Romans 8:24. The steadfast boy.—A gentleman in London, having some business one morning to transact at the India House, took with him his son, then only six or seven years of age. The boy was left at one of the outer doors, with instructions to wait until his father came for him. Having been detained within for some time, the father, under the pressure of his engagements, forgot his son, and left by another door. When he reached home in the evening, the first inquiry of the wife was about the missing child, and then the father recollected all. He at once returned to the India House, and found the obedient boy waiting at his post, where he had waited the livelong day. The eternal Father never forgets, but sometimes to our shortsightedness He may appear to forget, and then hope comes to our assistance and teaches us to wait in patience the Father’s time. Wait through the longest day; wait through the darkest night. The shadows will flee away; the morning of perfect explanation will appear. Sorrow may endure for the night; joy will come in the morning of divine revelations.

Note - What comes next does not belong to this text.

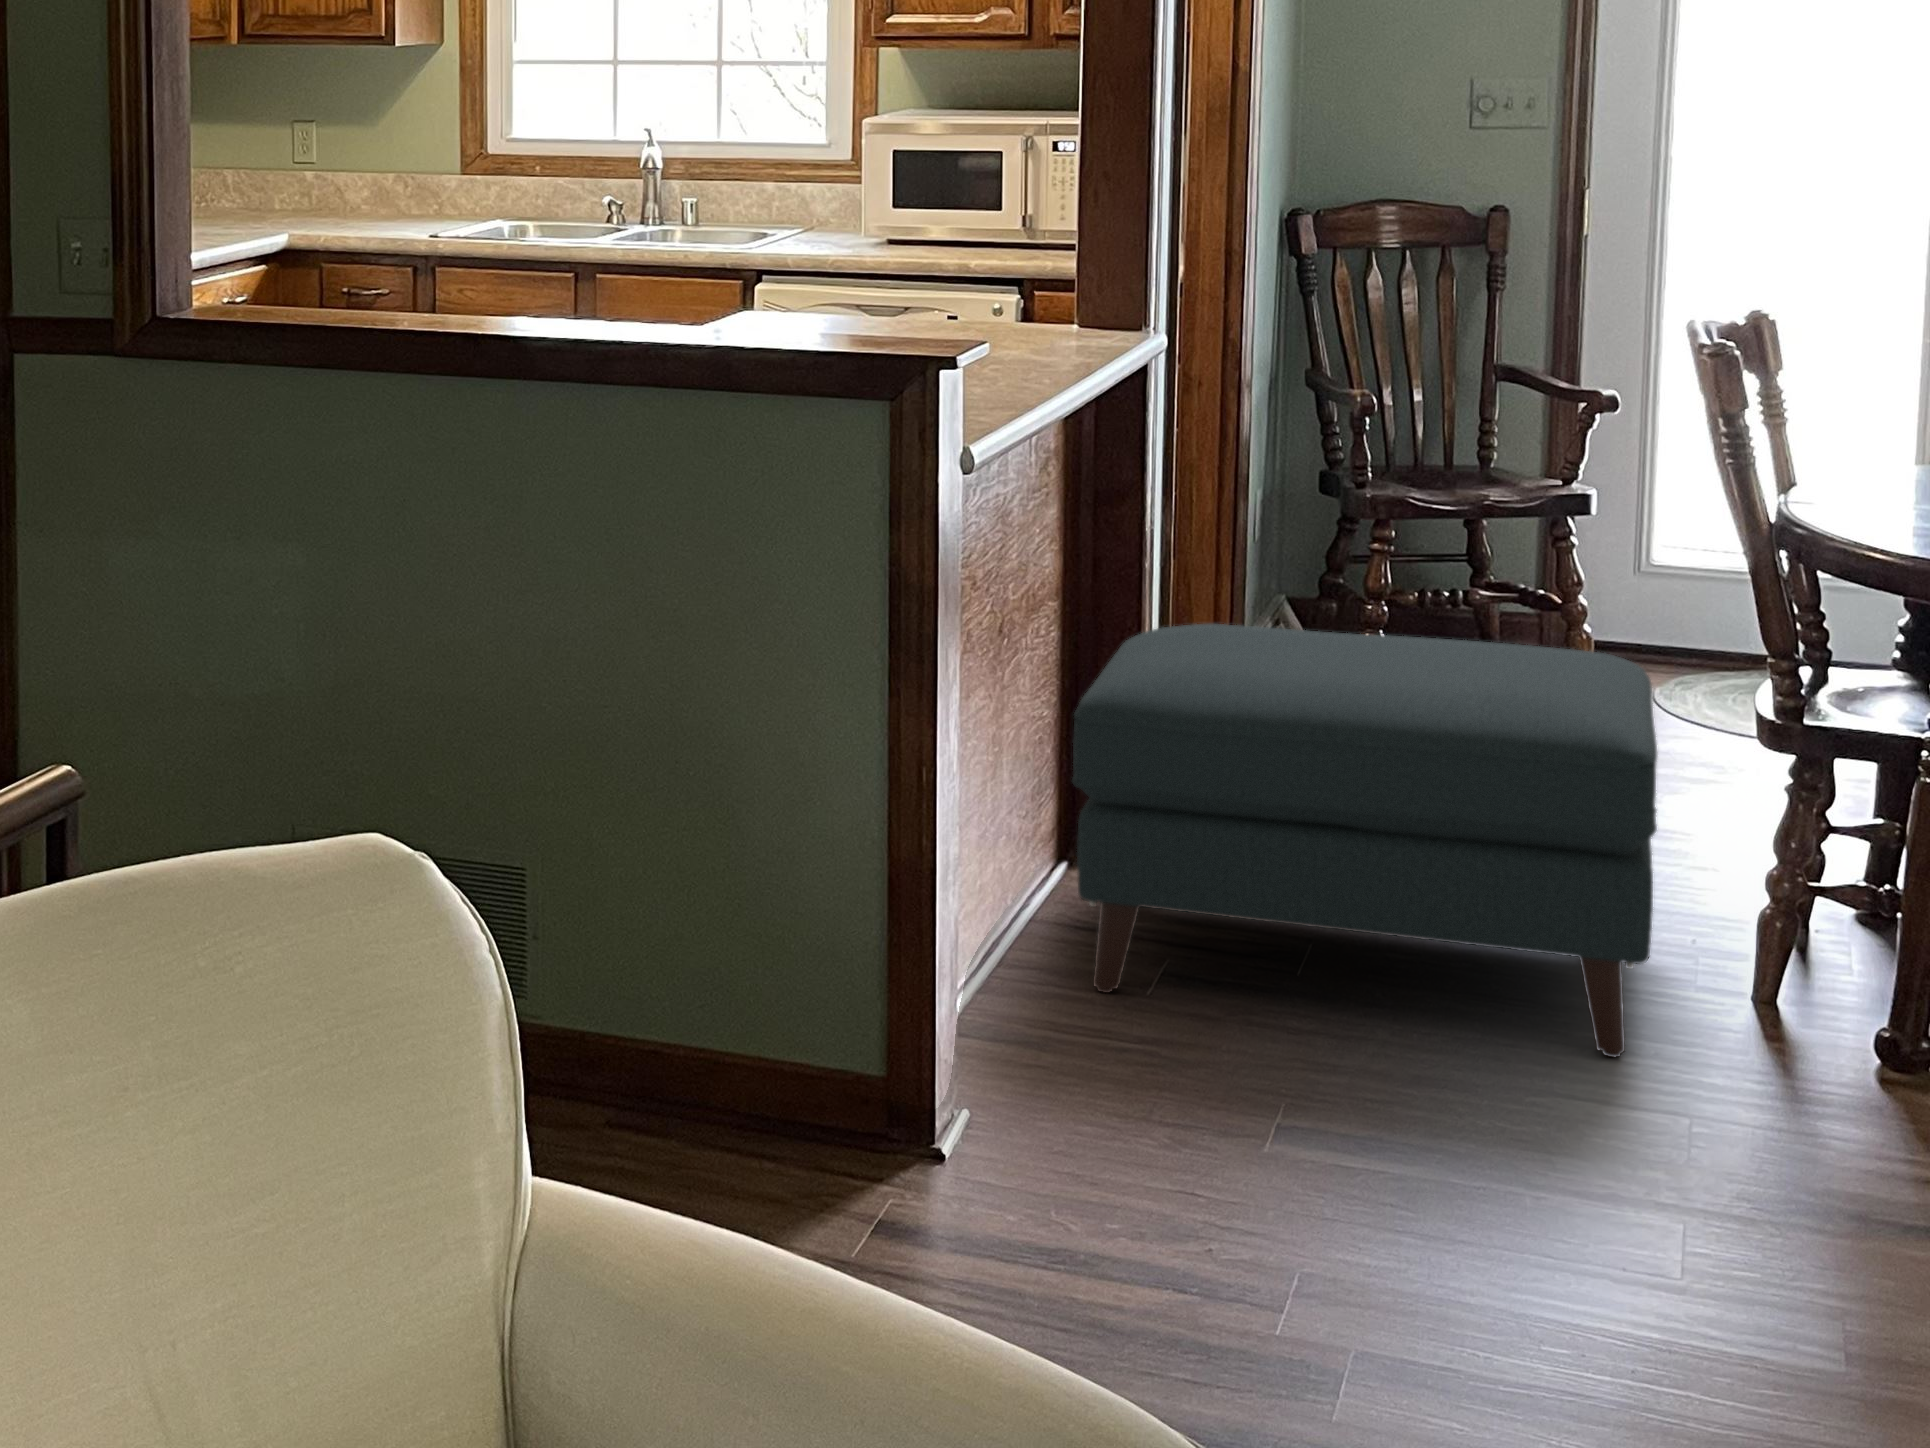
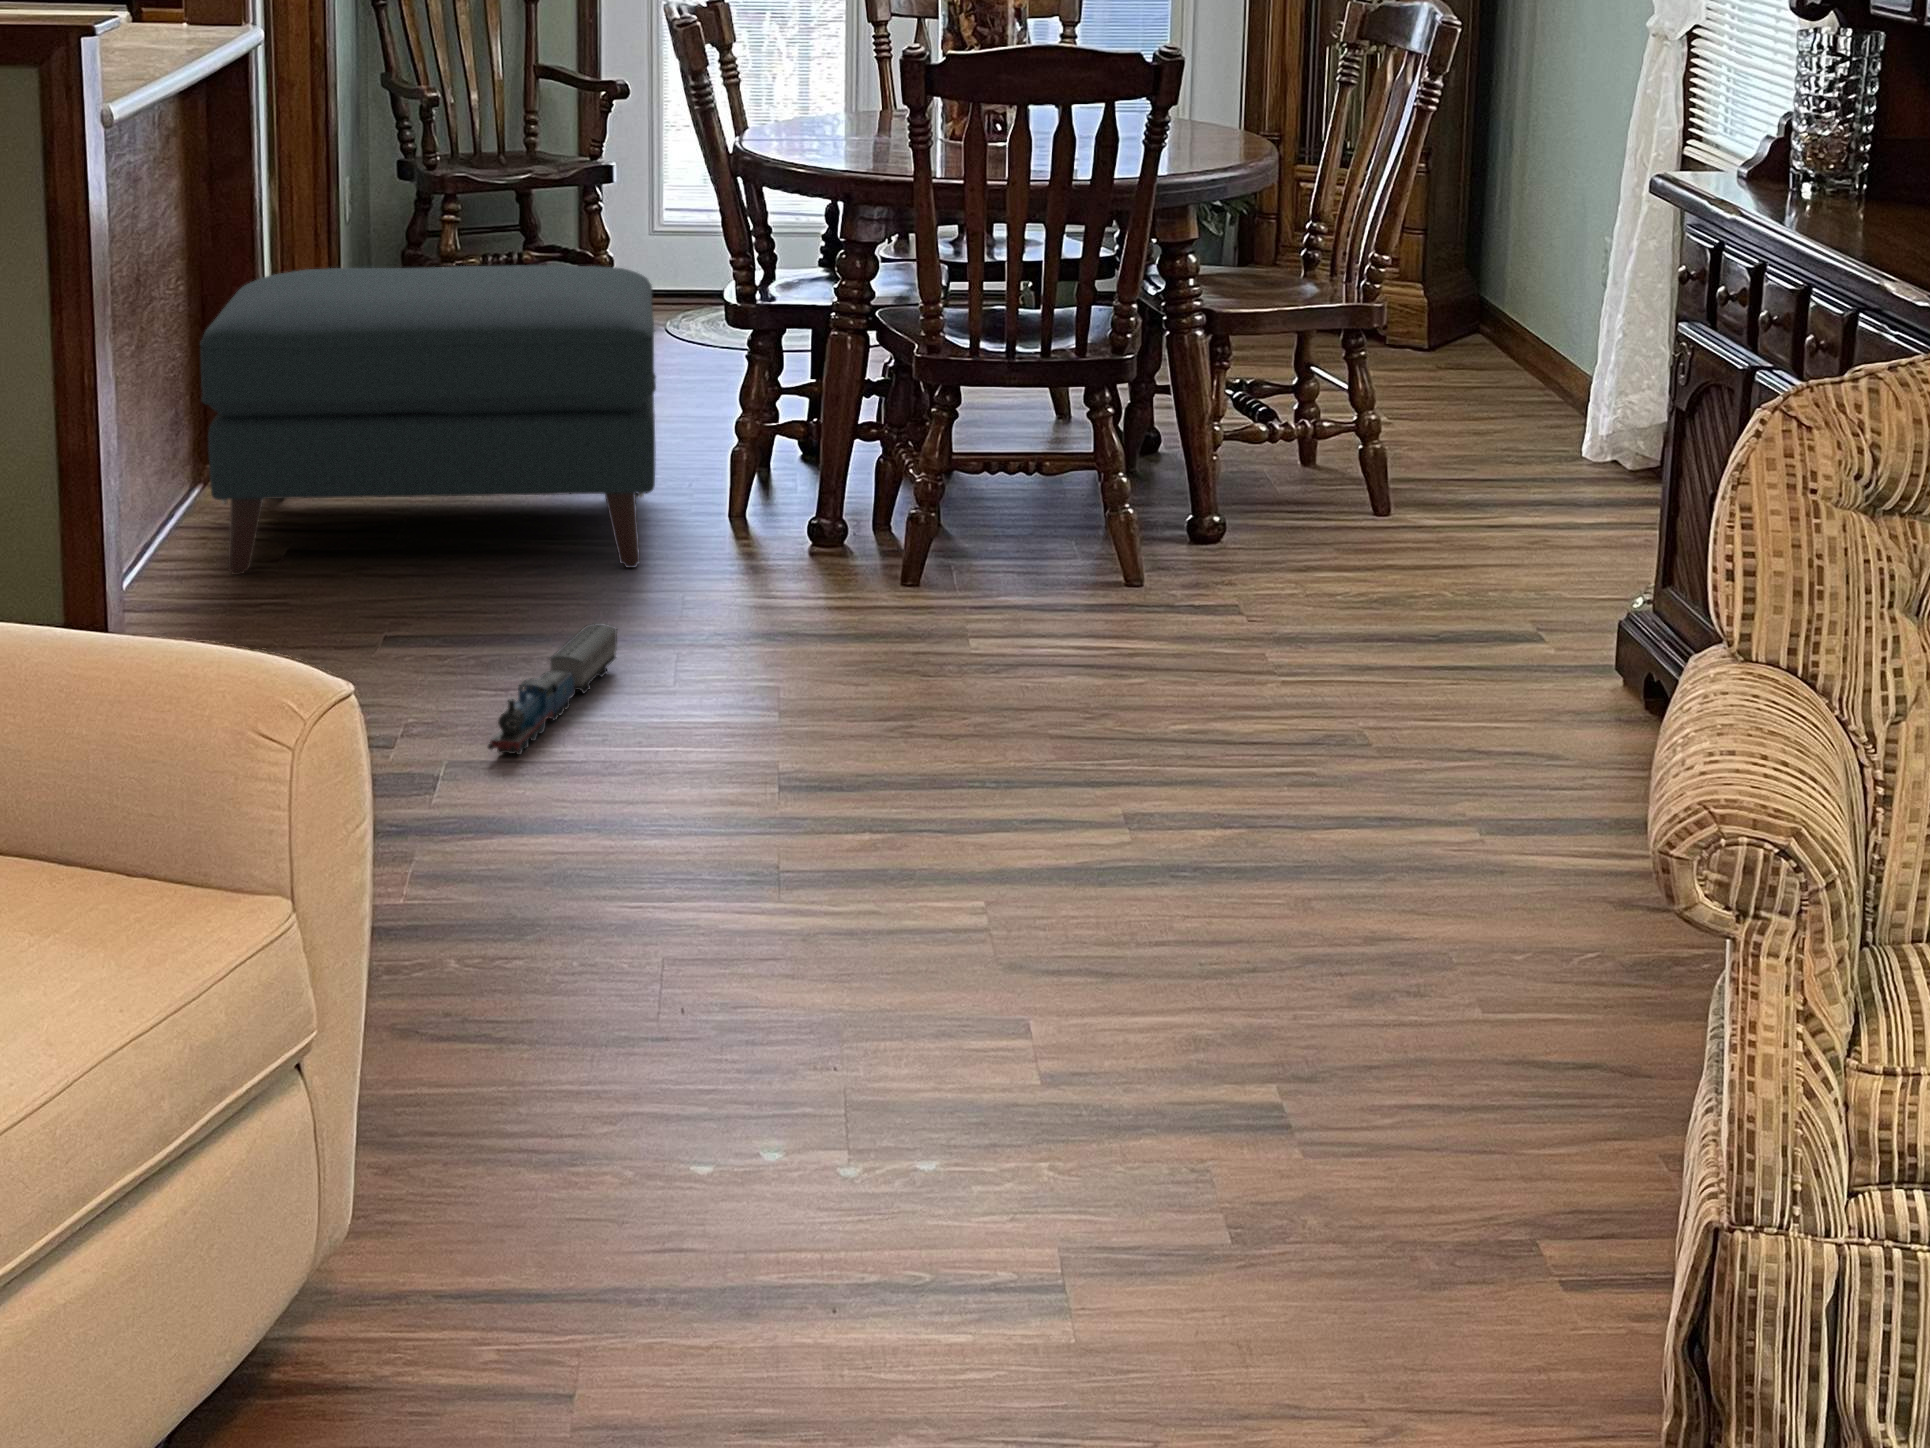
toy train: none [1414,1152,1598,1336] -> present [488,623,617,755]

Romans 8:24. Bedridden for twenty years.—A friend once told us that when visiting a woman who had been bedridden for twenty or thirty years, she said to him, “What a useless creature I am, lying here doing nothing, just a burden to others, and everybody around me actively employed! I wonder how it is that God keeps me so long in the world?” And yet the fact was, as our friend told us, that she was the wonder of all who knew her. They could not think or say enough of her patient, cheerful resignation, her self-forgetfulness, her interest in everything and everyone she saw or heard of, her sweetness of temper, her heavenly, Christlike spirit. Her lowly estimate of herself added a charm to her character and life. Her beautiful exemplification of the passive virtues rendered her one of the most useful creatures in the whole parish.